Convert the items below into a Markdown table with the columns "Row" and "Line", putting each nonblank line in its own numbered row.

[START]

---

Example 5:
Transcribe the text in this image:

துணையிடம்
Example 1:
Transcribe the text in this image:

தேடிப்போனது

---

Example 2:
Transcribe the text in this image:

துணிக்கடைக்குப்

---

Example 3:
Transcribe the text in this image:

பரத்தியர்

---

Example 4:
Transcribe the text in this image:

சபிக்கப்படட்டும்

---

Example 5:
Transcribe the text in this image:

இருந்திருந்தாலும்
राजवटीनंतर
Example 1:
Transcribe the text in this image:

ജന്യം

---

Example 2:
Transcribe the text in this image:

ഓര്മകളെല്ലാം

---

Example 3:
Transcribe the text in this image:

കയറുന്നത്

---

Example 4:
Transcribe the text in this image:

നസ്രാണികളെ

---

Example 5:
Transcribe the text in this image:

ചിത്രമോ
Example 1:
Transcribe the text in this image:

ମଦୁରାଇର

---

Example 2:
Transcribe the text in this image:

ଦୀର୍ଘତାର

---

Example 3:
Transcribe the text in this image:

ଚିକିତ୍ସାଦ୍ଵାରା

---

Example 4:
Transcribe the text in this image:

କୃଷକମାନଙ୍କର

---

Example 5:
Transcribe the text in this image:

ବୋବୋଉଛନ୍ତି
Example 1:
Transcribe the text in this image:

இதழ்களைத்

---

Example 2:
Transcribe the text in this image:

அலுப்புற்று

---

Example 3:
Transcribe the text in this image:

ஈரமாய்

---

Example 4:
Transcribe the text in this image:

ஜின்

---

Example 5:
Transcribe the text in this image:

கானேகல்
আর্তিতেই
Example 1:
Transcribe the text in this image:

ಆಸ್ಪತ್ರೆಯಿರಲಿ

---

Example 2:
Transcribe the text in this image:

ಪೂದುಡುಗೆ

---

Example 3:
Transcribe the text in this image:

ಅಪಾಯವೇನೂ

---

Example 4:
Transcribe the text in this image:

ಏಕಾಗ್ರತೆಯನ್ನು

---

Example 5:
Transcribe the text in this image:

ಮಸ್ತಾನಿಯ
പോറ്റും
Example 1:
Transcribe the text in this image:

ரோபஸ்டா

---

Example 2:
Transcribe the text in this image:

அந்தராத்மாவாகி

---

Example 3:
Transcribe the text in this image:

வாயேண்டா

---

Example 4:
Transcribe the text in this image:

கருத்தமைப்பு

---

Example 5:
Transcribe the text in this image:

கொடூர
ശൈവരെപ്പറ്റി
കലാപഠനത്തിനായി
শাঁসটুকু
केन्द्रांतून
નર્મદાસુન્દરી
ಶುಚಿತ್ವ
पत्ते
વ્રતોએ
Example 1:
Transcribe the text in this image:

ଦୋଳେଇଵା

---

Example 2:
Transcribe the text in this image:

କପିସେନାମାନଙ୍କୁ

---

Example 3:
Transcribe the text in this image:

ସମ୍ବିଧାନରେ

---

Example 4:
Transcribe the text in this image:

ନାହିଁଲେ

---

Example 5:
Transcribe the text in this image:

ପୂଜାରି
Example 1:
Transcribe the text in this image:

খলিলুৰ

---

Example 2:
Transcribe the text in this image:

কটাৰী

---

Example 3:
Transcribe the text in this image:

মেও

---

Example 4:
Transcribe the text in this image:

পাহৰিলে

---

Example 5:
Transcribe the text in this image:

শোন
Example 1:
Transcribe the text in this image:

[END]

**Answer to the task**
| Row | Line |
|---|---|
| 1 | --- |
| 2 | Example 5: |
| 3 | Transcribe the text in this image: |
| 4 | துணையிடம் |
| 5 | Example 1: |
| 6 | Transcribe the text in this image: |
| 7 | தேடிப்போனது |
| 8 | --- |
| 9 | Example 2: |
| 10 | Transcribe the text in this image: |
| 11 | துணிக்கடைக்குப் |
| 12 | --- |
| 13 | Example 3: |
| 14 | Transcribe the text in this image: |
| 15 | பரத்தியர் |
| 16 | --- |
| 17 | Example 4: |
| 18 | Transcribe the text in this image: |
| 19 | சபிக்கப்படட்டும் |
| 20 | --- |
| 21 | Example 5: |
| 22 | Transcribe the text in this image: |
| 23 | இருந்திருந்தாலும் |
| 24 | राजवटीनंतर |
| 25 | Example 1: |
| 26 | Transcribe the text in this image: |
| 27 | ജന്യം |
| 28 | --- |
| 29 | Example 2: |
| 30 | Transcribe the text in this image: |
| 31 | ഓര്മകളെല്ലാം |
| 32 | --- |
| 33 | Example 3: |
| 34 | Transcribe the text in this image: |
| 35 | കയറുന്നത് |
| 36 | --- |
| 37 | Example 4: |
| 38 | Transcribe the text in this image: |
| 39 | നസ്രാണികളെ |
| 40 | --- |
| 41 | Example 5: |
| 42 | Transcribe the text in this image: |
| 43 | ചിത്രമോ |
| 44 | Example 1: |
| 45 | Transcribe the text in this image: |
| 46 | ମଦୁରାଇର |
| 47 | --- |
| 48 | Example 2: |
| 49 | Transcribe the text in this image: |
| 50 | ଦୀର୍ଘତାର |
| 51 | --- |
| 52 | Example 3: |
| 53 | Transcribe the text in this image: |
| 54 | ଚିକିତ୍ସାଦ୍ଵାରା |
| 55 | --- |
| 56 | Example 4: |
| 57 | Transcribe the text in this image: |
| 58 | କୃଷକମାନଙ୍କର |
| 59 | --- |
| 60 | Example 5: |
| 61 | Transcribe the text in this image: |
| 62 | ବୋବୋଉଛନ୍ତି |
| 63 | Example 1: |
| 64 | Transcribe the text in this image: |
| 65 | இதழ்களைத் |
| 66 | --- |
| 67 | Example 2: |
| 68 | Transcribe the text in this image: |
| 69 | அலுப்புற்று |
| 70 | --- |
| 71 | Example 3: |
| 72 | Transcribe the text in this image: |
| 73 | ஈரமாய் |
| 74 | --- |
| 75 | Example 4: |
| 76 | Transcribe the text in this image: |
| 77 | ஜின் |
| 78 | --- |
| 79 | Example 5: |
| 80 | Transcribe the text in this image: |
| 81 | கானேகல் |
| 82 | আর্তিতেই |
| 83 | Example 1: |
| 84 | Transcribe the text in this image: |
| 85 | ಆಸ್ಪತ್ರೆಯಿರಲಿ |
| 86 | --- |
| 87 | Example 2: |
| 88 | Transcribe the text in this image: |
| 89 | ಪೂದುಡುಗೆ |
| 90 | --- |
| 91 | Example 3: |
| 92 | Transcribe the text in this image: |
| 93 | ಅಪಾಯವೇನೂ |
| 94 | --- |
| 95 | Example 4: |
| 96 | Transcribe the text in this image: |
| 97 | ಏಕಾಗ್ರತೆಯನ್ನು |
| 98 | --- |
| 99 | Example 5: |
| 100 | Transcribe the text in this image: |
| 101 | ಮಸ್ತಾನಿಯ |
| 102 | പോറ്റും |
| 103 | Example 1: |
| 104 | Transcribe the text in this image: |
| 105 | ரோபஸ்டா |
| 106 | --- |
| 107 | Example 2: |
| 108 | Transcribe the text in this image: |
| 109 | அந்தராத்மாவாகி |
| 110 | --- |
| 111 | Example 3: |
| 112 | Transcribe the text in this image: |
| 113 | வாயேண்டா |
| 114 | --- |
| 115 | Example 4: |
| 116 | Transcribe the text in this image: |
| 117 | கருத்தமைப்பு |
| 118 | --- |
| 119 | Example 5: |
| 120 | Transcribe the text in this image: |
| 121 | கொடூர |
| 122 | ശൈവരെപ്പറ്റി |
| 123 | കലാപഠനത്തിനായി |
| 124 | শাঁসটুকু |
| 125 | केन्द्रांतून |
| 126 | નર્મદાસુન્દરી |
| 127 | ಶುಚಿತ್ವ |
| 128 | पत्ते |
| 129 | વ્રતોએ |
| 130 | Example 1: |
| 131 | Transcribe the text in this image: |
| 132 | ଦୋଳେଇଵା |
| 133 | --- |
| 134 | Example 2: |
| 135 | Transcribe the text in this image: |
| 136 | କପିସେନାମାନଙ୍କୁ |
| 137 | --- |
| 138 | Example 3: |
| 139 | Transcribe the text in this image: |
| 140 | ସମ୍ବିଧାନରେ |
| 141 | --- |
| 142 | Example 4: |
| 143 | Transcribe the text in this image: |
| 144 | ନାହିଁଲେ |
| 145 | --- |
| 146 | Example 5: |
| 147 | Transcribe the text in this image: |
| 148 | ପୂଜାରି |
| 149 | Example 1: |
| 150 | Transcribe the text in this image: |
| 151 | খলিলুৰ |
| 152 | --- |
| 153 | Example 2: |
| 154 | Transcribe the text in this image: |
| 155 | কটাৰী |
| 156 | --- |
| 157 | Example 3: |
| 158 | Transcribe the text in this image: |
| 159 | মেও |
| 160 | --- |
| 161 | Example 4: |
| 162 | Transcribe the text in this image: |
| 163 | পাহৰিলে |
| 164 | --- |
| 165 | Example 5: |
| 166 | Transcribe the text in this image: |
| 167 | শোন |
| 168 | Example 1: |
| 169 | Transcribe the text in this image: |